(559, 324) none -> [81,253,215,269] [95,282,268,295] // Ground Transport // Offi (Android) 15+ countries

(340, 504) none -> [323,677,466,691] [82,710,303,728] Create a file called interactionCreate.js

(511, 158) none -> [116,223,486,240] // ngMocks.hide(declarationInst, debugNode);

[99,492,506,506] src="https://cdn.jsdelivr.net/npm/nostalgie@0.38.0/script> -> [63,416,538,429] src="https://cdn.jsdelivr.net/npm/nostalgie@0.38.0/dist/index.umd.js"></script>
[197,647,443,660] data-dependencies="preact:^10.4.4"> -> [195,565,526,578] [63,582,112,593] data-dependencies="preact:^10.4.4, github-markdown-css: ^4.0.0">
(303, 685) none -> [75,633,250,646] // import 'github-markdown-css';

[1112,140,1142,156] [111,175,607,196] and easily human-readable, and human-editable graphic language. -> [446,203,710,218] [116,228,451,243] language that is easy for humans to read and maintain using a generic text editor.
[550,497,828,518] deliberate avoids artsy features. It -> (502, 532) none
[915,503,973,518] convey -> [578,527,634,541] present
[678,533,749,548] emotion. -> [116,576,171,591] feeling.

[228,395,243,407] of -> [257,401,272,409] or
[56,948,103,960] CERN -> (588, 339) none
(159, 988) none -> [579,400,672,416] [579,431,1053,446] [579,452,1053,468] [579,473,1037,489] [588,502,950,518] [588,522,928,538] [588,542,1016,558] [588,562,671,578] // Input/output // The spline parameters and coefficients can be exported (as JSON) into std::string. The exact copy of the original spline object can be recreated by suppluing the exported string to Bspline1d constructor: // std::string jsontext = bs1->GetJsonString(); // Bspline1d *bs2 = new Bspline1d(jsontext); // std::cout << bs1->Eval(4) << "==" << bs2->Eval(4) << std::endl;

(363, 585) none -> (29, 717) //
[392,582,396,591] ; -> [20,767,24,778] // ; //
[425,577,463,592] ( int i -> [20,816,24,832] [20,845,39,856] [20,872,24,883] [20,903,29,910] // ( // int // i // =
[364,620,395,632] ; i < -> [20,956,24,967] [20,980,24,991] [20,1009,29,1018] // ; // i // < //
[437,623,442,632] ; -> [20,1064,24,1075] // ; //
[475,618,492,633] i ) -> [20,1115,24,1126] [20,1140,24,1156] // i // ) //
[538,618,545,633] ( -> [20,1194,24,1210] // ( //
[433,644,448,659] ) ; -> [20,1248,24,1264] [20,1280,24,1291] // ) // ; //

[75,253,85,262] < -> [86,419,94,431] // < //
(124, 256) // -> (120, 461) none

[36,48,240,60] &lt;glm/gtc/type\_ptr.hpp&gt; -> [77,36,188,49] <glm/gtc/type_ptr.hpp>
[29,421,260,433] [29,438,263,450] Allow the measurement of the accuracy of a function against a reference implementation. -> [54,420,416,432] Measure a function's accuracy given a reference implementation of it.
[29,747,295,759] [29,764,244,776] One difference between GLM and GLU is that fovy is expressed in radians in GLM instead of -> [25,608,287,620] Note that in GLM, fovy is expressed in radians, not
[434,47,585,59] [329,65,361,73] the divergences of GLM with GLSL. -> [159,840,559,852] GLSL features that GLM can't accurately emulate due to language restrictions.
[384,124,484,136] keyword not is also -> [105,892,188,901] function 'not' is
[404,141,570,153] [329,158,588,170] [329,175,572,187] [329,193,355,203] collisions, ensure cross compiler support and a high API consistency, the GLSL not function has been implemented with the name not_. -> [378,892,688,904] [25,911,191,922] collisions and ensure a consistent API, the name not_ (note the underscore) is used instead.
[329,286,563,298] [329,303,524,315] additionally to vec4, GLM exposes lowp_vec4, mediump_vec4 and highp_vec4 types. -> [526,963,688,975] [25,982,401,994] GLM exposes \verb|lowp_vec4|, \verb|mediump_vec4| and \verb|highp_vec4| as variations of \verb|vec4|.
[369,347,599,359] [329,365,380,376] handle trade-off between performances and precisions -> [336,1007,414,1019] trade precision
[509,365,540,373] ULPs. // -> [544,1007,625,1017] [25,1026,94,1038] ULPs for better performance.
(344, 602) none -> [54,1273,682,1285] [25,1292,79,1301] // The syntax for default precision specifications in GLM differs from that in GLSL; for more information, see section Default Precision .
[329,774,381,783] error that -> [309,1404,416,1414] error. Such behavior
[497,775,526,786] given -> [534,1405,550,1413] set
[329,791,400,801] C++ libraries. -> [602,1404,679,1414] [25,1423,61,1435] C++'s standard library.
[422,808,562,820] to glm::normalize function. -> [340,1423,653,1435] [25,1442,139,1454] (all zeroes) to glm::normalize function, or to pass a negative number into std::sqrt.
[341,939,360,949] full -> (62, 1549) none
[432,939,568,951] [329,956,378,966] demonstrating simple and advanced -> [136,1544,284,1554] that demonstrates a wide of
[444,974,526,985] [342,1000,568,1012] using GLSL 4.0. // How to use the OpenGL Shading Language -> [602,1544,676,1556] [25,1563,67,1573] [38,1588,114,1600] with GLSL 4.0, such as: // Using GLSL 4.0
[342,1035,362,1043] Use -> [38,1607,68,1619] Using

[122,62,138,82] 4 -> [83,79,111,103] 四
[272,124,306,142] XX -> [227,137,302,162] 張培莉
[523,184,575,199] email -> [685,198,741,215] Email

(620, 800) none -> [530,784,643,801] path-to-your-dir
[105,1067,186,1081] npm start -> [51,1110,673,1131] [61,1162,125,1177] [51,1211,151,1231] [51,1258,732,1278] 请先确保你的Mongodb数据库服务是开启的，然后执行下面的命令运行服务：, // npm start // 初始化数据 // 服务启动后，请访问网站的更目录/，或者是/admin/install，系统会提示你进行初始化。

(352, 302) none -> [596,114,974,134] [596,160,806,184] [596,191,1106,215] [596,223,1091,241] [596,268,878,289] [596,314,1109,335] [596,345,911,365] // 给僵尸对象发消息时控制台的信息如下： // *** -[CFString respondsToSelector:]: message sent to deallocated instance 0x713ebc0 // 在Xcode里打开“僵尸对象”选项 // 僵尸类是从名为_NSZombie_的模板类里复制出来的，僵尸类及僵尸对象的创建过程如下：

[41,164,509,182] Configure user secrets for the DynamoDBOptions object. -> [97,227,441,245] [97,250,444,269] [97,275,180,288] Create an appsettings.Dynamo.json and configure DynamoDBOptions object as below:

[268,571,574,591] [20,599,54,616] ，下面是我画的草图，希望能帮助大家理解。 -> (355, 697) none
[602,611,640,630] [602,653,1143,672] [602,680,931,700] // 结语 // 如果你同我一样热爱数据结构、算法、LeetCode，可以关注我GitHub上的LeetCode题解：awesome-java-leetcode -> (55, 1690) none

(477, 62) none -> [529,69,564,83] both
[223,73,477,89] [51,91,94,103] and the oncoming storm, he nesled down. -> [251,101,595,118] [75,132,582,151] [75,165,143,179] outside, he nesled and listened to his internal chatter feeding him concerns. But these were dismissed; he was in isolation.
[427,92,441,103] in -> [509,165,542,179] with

::::::::::

**Directive**
Write out the entire listing exactly.

**Solution to the problem**
(559, 324) none -> [81,253,215,269] [95,282,268,295] // Ground Transport // Offi (Android) 15+ countries

(340, 504) none -> [323,677,466,691] [82,710,303,728] Create a file called interactionCreate.js

(511, 158) none -> [116,223,486,240] // ngMocks.hide(declarationInst, debugNode);

[99,492,506,506] src="https://cdn.jsdelivr.net/npm/nostalgie@0.38.0/script> -> [63,416,538,429] src="https://cdn.jsdelivr.net/npm/nostalgie@0.38.0/dist/index.umd.js"></script>
[197,647,443,660] data-dependencies="preact:^10.4.4"> -> [195,565,526,578] [63,582,112,593] data-dependencies="preact:^10.4.4, github-markdown-css: ^4.0.0">
(303, 685) none -> [75,633,250,646] // import 'github-markdown-css';

[1112,140,1142,156] [111,175,607,196] and easily human-readable, and human-editable graphic language. -> [446,203,710,218] [116,228,451,243] language that is easy for humans to read and maintain using a generic text editor.
[550,497,828,518] deliberate avoids artsy features. It -> (502, 532) none
[915,503,973,518] convey -> [578,527,634,541] present
[678,533,749,548] emotion. -> [116,576,171,591] feeling.

[228,395,243,407] of -> [257,401,272,409] or
[56,948,103,960] CERN -> (588, 339) none
(159, 988) none -> [579,400,672,416] [579,431,1053,446] [579,452,1053,468] [579,473,1037,489] [588,502,950,518] [588,522,928,538] [588,542,1016,558] [588,562,671,578] // Input/output // The spline parameters and coefficients can be exported (as JSON) into std::string. The exact copy of the original spline object can be recreated by suppluing the exported string to Bspline1d constructor: // std::string jsontext = bs1->GetJsonString(); // Bspline1d *bs2 = new Bspline1d(jsontext); // std::cout << bs1->Eval(4) << "==" << bs2->Eval(4) << std::endl;

(363, 585) none -> (29, 717) //
[392,582,396,591] ; -> [20,767,24,778] // ; //
[425,577,463,592] ( int i -> [20,816,24,832] [20,845,39,856] [20,872,24,883] [20,903,29,910] // ( // int // i // =
[364,620,395,632] ; i < -> [20,956,24,967] [20,980,24,991] [20,1009,29,1018] // ; // i // < //
[437,623,442,632] ; -> [20,1064,24,1075] // ; //
[475,618,492,633] i ) -> [20,1115,24,1126] [20,1140,24,1156] // i // ) //
[538,618,545,633] ( -> [20,1194,24,1210] // ( //
[433,644,448,659] ) ; -> [20,1248,24,1264] [20,1280,24,1291] // ) // ; //

[75,253,85,262] < -> [86,419,94,431] // < //
(124, 256) // -> (120, 461) none

[36,48,240,60] &lt;glm/gtc/type\_ptr.hpp&gt; -> [77,36,188,49] <glm/gtc/type_ptr.hpp>
[29,421,260,433] [29,438,263,450] Allow the measurement of the accuracy of a function against a reference implementation. -> [54,420,416,432] Measure a function's accuracy given a reference implementation of it.
[29,747,295,759] [29,764,244,776] One difference between GLM and GLU is that fovy is expressed in radians in GLM instead of -> [25,608,287,620] Note that in GLM, fovy is expressed in radians, not
[434,47,585,59] [329,65,361,73] the divergences of GLM with GLSL. -> [159,840,559,852] GLSL features that GLM can't accurately emulate due to language restrictions.
[384,124,484,136] keyword not is also -> [105,892,188,901] function 'not' is
[404,141,570,153] [329,158,588,170] [329,175,572,187] [329,193,355,203] collisions, ensure cross compiler support and a high API consistency, the GLSL not function has been implemented with the name not_. -> [378,892,688,904] [25,911,191,922] collisions and ensure a consistent API, the name not_ (note the underscore) is used instead.
[329,286,563,298] [329,303,524,315] additionally to vec4, GLM exposes lowp_vec4, mediump_vec4 and highp_vec4 types. -> [526,963,688,975] [25,982,401,994] GLM exposes \verb|lowp_vec4|, \verb|mediump_vec4| and \verb|highp_vec4| as variations of \verb|vec4|.
[369,347,599,359] [329,365,380,376] handle trade-off between performances and precisions -> [336,1007,414,1019] trade precision
[509,365,540,373] ULPs. // -> [544,1007,625,1017] [25,1026,94,1038] ULPs for better performance.
(344, 602) none -> [54,1273,682,1285] [25,1292,79,1301] // The syntax for default precision specifications in GLM differs from that in GLSL; for more information, see section Default Precision .
[329,774,381,783] error that -> [309,1404,416,1414] error. Such behavior
[497,775,526,786] given -> [534,1405,550,1413] set
[329,791,400,801] C++ libraries. -> [602,1404,679,1414] [25,1423,61,1435] C++'s standard library.
[422,808,562,820] to glm::normalize function. -> [340,1423,653,1435] [25,1442,139,1454] (all zeroes) to glm::normalize function, or to pass a negative number into std::sqrt.
[341,939,360,949] full -> (62, 1549) none
[432,939,568,951] [329,956,378,966] demonstrating simple and advanced -> [136,1544,284,1554] that demonstrates a wide of
[444,974,526,985] [342,1000,568,1012] using GLSL 4.0. // How to use the OpenGL Shading Language -> [602,1544,676,1556] [25,1563,67,1573] [38,1588,114,1600] with GLSL 4.0, such as: // Using GLSL 4.0
[342,1035,362,1043] Use -> [38,1607,68,1619] Using

[122,62,138,82] 4 -> [83,79,111,103] 四
[272,124,306,142] XX -> [227,137,302,162] 張培莉
[523,184,575,199] email -> [685,198,741,215] Email

(620, 800) none -> [530,784,643,801] path-to-your-dir
[105,1067,186,1081] npm start -> [51,1110,673,1131] [61,1162,125,1177] [51,1211,151,1231] [51,1258,732,1278] 请先确保你的Mongodb数据库服务是开启的，然后执行下面的命令运行服务：, // npm start // 初始化数据 // 服务启动后，请访问网站的更目录/，或者是/admin/install，系统会提示你进行初始化。

(352, 302) none -> [596,114,974,134] [596,160,806,184] [596,191,1106,215] [596,223,1091,241] [596,268,878,289] [596,314,1109,335] [596,345,911,365] // 给僵尸对象发消息时控制台的信息如下： // *** -[CFString respondsToSelector:]: message sent to deallocated instance 0x713ebc0 // 在Xcode里打开“僵尸对象”选项 // 僵尸类是从名为_NSZombie_的模板类里复制出来的，僵尸类及僵尸对象的创建过程如下：

[41,164,509,182] Configure user secrets for the DynamoDBOptions object. -> [97,227,441,245] [97,250,444,269] [97,275,180,288] Create an appsettings.Dynamo.json and configure DynamoDBOptions object as below:

[268,571,574,591] [20,599,54,616] ，下面是我画的草图，希望能帮助大家理解。 -> (355, 697) none
[602,611,640,630] [602,653,1143,672] [602,680,931,700] // 结语 // 如果你同我一样热爱数据结构、算法、LeetCode，可以关注我GitHub上的LeetCode题解：awesome-java-leetcode -> (55, 1690) none

(477, 62) none -> [529,69,564,83] both
[223,73,477,89] [51,91,94,103] and the oncoming storm, he nesled down. -> [251,101,595,118] [75,132,582,151] [75,165,143,179] outside, he nesled and listened to his internal chatter feeding him concerns. But these were dismissed; he was in isolation.
[427,92,441,103] in -> [509,165,542,179] with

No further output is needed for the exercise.